Robert Kegan, a psychologist who teaches, researches, writes, and consults about adult development, adult learning, and professional development at Harvard University and one of the keynote speakers at the conference, got this discussion rolling with a 15 minute address on how we need to change the way we look at feedback.
He advocates for the creation of deliberately developmental organizations or DDOs. He claims that DDOs are based on 10 principles:
The organization and its people can be much greater contributors to each other’s thinking.
It is based on the formula of when I get better, I help you get better which makes us all better. He refers to this prescription as an organizational culture that is addicted to feedback much like a body builder is hooked on steroids.
We did not hire you because we thought you were perfect but because we thought you were good and could be better.
It is rooted in this notion that we feast on our weaknesses and starve our egos. Our weaknesses become assets as we develop through a growth mindset where failure is an opportunity to learn something, where feedback is constructive and people are not afraid to try new things.
Quit your second job.
Kegan calls this bad habit the tasks we do in the organization that we are not paid for. Where we cover up our weaknesses as opposed to bringing them into the light; Where we manage other people’s favorable impression of ourselves by sucking up to them at work and showing up as something other than our real selves. We should not worry about how good we are in the workplace but concern ourselves with the question, “How fast am I learning something.”
Fail frequently, fast and forward.
Kegan recommends we become familiar with failure. Understand that learning from mistakes is a good thing that gets us on the road to continuous scholarship and development. In other words you can become good at getting better because you are good at failing. Instead of trying to avoid making mistakes make lots them in order to get better at something that matters. Pain + reflection = progress.
Continuous feedback is supportive and challenging.
According to Kegan, continuous feedback organizations provide advice to its members continuously and in real time. This kind of culture forces people out of the comfort zones to practice things they may not be at ease with. An introvert may be tasked with leading a meeting while an extrovert may be reviewed on their ability to bite their tongue and not dominate the discussion.
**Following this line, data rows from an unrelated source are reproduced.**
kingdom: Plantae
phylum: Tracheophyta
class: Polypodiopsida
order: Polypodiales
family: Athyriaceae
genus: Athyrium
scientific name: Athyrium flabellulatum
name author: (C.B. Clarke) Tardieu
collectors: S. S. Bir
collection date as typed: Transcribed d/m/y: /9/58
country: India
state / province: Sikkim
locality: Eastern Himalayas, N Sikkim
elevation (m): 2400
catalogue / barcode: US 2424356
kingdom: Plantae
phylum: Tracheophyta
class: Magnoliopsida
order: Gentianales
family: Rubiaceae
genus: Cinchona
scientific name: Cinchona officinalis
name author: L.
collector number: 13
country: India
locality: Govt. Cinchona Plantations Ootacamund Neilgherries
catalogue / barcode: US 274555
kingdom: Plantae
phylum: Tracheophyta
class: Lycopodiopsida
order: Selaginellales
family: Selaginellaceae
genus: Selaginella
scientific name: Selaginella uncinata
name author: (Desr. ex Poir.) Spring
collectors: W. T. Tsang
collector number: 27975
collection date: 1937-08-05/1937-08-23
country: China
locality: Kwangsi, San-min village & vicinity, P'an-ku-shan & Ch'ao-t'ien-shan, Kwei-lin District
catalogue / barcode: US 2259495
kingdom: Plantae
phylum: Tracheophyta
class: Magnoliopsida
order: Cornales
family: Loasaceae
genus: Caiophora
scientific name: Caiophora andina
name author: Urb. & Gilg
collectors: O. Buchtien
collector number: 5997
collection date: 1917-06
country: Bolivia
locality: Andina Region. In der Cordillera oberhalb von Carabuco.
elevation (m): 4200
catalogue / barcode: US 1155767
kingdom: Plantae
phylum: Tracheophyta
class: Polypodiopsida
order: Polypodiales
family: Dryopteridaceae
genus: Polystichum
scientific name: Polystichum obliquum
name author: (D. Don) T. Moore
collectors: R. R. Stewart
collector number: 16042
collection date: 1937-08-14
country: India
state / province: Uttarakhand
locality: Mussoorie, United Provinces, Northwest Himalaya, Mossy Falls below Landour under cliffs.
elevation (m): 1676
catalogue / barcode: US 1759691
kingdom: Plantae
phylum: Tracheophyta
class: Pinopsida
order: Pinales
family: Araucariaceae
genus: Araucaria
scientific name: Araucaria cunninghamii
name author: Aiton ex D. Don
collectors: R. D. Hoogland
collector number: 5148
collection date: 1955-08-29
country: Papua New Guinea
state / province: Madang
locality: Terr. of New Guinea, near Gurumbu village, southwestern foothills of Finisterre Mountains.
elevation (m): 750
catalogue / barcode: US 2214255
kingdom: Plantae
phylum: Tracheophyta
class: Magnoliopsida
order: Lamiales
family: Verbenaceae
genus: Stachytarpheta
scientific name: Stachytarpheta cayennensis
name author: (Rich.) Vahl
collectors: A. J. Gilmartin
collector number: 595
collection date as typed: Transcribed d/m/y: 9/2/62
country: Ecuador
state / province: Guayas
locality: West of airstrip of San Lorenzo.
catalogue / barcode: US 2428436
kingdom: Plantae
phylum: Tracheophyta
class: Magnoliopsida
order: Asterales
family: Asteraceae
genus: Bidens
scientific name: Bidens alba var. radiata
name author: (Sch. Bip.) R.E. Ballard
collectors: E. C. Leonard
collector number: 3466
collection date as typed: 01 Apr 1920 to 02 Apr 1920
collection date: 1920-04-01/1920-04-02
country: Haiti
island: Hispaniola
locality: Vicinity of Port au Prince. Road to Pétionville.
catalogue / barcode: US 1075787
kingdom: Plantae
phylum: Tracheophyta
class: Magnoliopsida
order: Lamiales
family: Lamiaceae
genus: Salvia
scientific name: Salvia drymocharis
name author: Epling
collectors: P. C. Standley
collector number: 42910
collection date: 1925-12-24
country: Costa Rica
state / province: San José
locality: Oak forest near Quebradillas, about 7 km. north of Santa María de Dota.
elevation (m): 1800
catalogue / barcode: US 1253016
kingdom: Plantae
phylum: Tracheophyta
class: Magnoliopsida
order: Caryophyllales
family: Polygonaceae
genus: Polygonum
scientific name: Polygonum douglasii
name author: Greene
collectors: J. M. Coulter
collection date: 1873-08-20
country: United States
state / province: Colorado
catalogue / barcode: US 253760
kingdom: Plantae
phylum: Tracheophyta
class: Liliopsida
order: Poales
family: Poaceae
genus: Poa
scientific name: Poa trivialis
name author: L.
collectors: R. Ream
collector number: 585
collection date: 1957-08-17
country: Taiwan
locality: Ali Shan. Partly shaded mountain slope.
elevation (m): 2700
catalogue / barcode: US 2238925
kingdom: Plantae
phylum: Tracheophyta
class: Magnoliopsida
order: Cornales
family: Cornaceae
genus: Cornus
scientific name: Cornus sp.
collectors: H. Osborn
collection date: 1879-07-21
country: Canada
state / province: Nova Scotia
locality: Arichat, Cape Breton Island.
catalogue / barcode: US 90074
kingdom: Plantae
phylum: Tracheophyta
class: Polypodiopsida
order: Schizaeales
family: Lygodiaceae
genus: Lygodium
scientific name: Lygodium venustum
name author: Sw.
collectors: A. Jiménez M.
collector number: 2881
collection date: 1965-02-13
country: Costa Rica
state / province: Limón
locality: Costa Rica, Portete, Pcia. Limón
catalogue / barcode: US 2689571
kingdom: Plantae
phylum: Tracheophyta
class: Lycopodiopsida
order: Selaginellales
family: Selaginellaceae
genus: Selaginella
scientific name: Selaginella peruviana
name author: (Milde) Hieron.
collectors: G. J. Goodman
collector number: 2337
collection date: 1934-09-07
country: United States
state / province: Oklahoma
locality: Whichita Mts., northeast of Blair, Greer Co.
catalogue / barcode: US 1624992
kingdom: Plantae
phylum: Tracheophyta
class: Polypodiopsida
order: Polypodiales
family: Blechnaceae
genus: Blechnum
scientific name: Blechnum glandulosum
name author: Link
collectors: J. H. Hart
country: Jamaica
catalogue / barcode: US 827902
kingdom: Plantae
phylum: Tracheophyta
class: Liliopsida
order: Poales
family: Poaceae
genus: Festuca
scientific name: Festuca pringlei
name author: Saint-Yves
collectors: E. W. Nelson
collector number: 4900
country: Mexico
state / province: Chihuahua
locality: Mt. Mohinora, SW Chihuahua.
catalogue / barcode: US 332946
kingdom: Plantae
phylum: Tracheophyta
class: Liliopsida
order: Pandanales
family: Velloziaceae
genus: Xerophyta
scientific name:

Rank does not have its usual privileges.
Kegan notes that you don’t avoid feedback the higher up you go in the organization. If anything, the spotlight grows even hotter.
Don’t run from your backhand.
Feedback centric organizations play to their strengths but do not avoid their weaknesses. You may not turn your weaknesses into perfect strengths but you can ensure your limitations don’t become fatal. Tennis players understand that their backhand stroke will never be as strong as their forehand blow. They continuously practice their backhand to maximize its effectiveness when they need it.
Job role as a tow rope.
In a DDO, once you master your job it is no longer a good job for you. It is time to move on something else you can grow in.
Work as performance or work as practicing.
In a practicing work environment you want lots of feedback. You want to get better by practicing things you need to get better at. You feel safe to make an occasional mistake because you know you are going to have another chance at improvement.
Rethink the work reward equation.
DDOs know that work has to be about more than just getting a paycheck. It is not so much about financial and career security as it about how I can leave my mark on this organization by reaching my full potential.
Feedback-it is the breakfast, lunch and dinner of champions.